Le chef de l’Église catholique au Sénégal, l’Archevêque de Dakar, Mgr Benjamin Ndiaye, a séjourné durant deux jours dans le département de Mbour. Le prétexte reste l’ordination de cinq prêtres : Jean Benoit Aloyse Diouf,Charles Lopy, Marcel              Mané, Jacques Mendy, Augustin Simon Ndour et cinq diacres.
Pour Mgr Benjamin Ndiaye, cette activité devait normalement se passer à la cathédrale de Dakar, mais il a voulu décentraliser l’événement non seulement pour impulser une nouvelle approche d’autre  part pour permettre à  la paroisse Saint André qui est en chantier depuis très longtemps et qui ne peut pas se terminer faute de moyens. Cette décentralisation pour Mgr Ndiaye, permettra de collecter des fonds additionnels aux demandes de financement du côté de Rome au Vatican, l’Eglise Saint André pourrait démarrer ou se construire. 
Interpellé sur la situation en Libye le chef de l’Eglise catholique du Sénégal n’y va pas par quatre chemins. Il demande aux jeunes de rester dans leur pays : « Le cas Libye me fait penser à la chanson de Ismaïla Lo, coono niit kou gnoul kagne lay jeex (à  quand la fin du calvaire des noirs ?) Vraiment les noirs sont fatigués, mais aussi nous devons mesurer le degré de notre responsabilité, je crois que nous n’avons pas le droit de laisser des filières d’immigration, continuer alors qu’on sait comment elles sont mises en œuvre. Il faut vraiment arrêter cela.  Quand des gens ne mangent pas à  leur faim, ils sont bastonnés, où est la dignité humaine ? Alors c’est à nous de crier haut et fort, pour moi c’est l’appel que je lance aux jeunes de mon pays. C’est vrai que nous sommes un pays pauvre, mais c’est mieux de rester pauvre dans notre pays que d’aller subir les foudres de je ne sais qui en allant à l’aventure. Il y a des gens qui sont des épaves en Europe, ils n’ont pas les moyens de revenir dans leur propre pays où ils auraient même honte de revenir, mais de grâce, chers jeunes c’est nous qui allons bâtir notre pays c’est nous qui allons le développer, ce n’est personne d’autre qui va le faire et que les autorités prennent leurs responsabilités, que les chefs religieux donnent les directions pour agir ensemble et que les jeunes se mobilisent pour transformer notre pays. "
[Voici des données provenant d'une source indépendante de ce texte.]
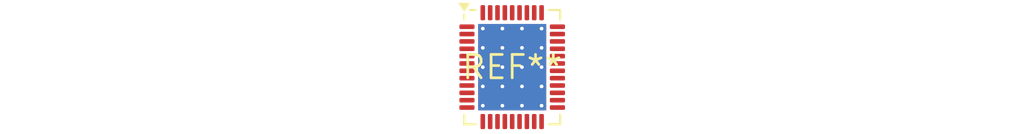
<source format=kicad_pcb>
(kicad_pcb (version 20240108) (generator pcbnew)

  (general
    (thickness 1.6)
  )

  (paper "A4")
  (layers
    (0 "F.Cu" signal)
    (31 "B.Cu" signal)
    (32 "B.Adhes" user "B.Adhesive")
    (33 "F.Adhes" user "F.Adhesive")
    (34 "B.Paste" user)
    (35 "F.Paste" user)
    (36 "B.SilkS" user "B.Silkscreen")
    (37 "F.SilkS" user "F.Silkscreen")
    (38 "B.Mask" user)
    (39 "F.Mask" user)
    (40 "Dwgs.User" user "User.Drawings")
    (41 "Cmts.User" user "User.Comments")
    (42 "Eco1.User" user "User.Eco1")
    (43 "Eco2.User" user "User.Eco2")
    (44 "Edge.Cuts" user)
    (45 "Margin" user)
    (46 "B.CrtYd" user "B.Courtyard")
    (47 "F.CrtYd" user "F.Courtyard")
    (48 "B.Fab" user)
    (49 "F.Fab" user)
    (50 "User.1" user)
    (51 "User.2" user)
    (52 "User.3" user)
    (53 "User.4" user)
    (54 "User.5" user)
    (55 "User.6" user)
    (56 "User.7" user)
    (57 "User.8" user)
    (58 "User.9" user)
  )

  (setup
    (pad_to_mask_clearance 0)
    (pcbplotparams
      (layerselection 0x00010fc_ffffffff)
      (plot_on_all_layers_selection 0x0000000_00000000)
      (disableapertmacros false)
      (usegerberextensions false)
      (usegerberattributes false)
      (usegerberadvancedattributes false)
      (creategerberjobfile false)
      (dashed_line_dash_ratio 12.000000)
      (dashed_line_gap_ratio 3.000000)
      (svgprecision 4)
      (plotframeref false)
      (viasonmask false)
      (mode 1)
      (useauxorigin false)
      (hpglpennumber 1)
      (hpglpenspeed 20)
      (hpglpendiameter 15.000000)
      (dxfpolygonmode false)
      (dxfimperialunits false)
      (dxfusepcbnewfont false)
      (psnegative false)
      (psa4output false)
      (plotreference false)
      (plotvalue false)
      (plotinvisibletext false)
      (sketchpadsonfab false)
      (subtractmaskfromsilk false)
      (outputformat 1)
      (mirror false)
      (drillshape 1)
      (scaleselection 1)
      (outputdirectory "")
    )
  )

  (net 0 "")

  (footprint "QFN-42-1EP_5x6mm_P0.4mm_EP3.7x4.7mm_ThermalVias" (layer "F.Cu") (at 0 0))

)

</source>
Face à la presse, Monseigneur de s’adresser à la classe politique de notre  pays tout en demandant au pouvoir de jouer franc jeu, mais à l’opposition d’être prête pour un dialogue civilisé, si toutes les parties ne sont intéressées que par l’émergence de notre pays. "L’appréciation que je fais est le devoir de s’asseoir n’est pas facultatif si on veut le bien de notre pays on est obligé d’arriver à des consensus pour pouvoir agir et travailler ensemble alors ca concerne la responsabilité de tout le monde, la responsabilité de ceux qui sont au  pouvoir qu’ils jouent franc jeux mais la résolution de ceux qui sont dans l’opposition, il ne faut pas faire de l’opposition pour faire de l’opposition, il faut être capable de dialoguer voire faire un dialogue civilisé. Je pense que c’est plus utile que de nous faire entrer dans des controverses inutiles ", a conclu Monseigneur Benjamin Ndiaye.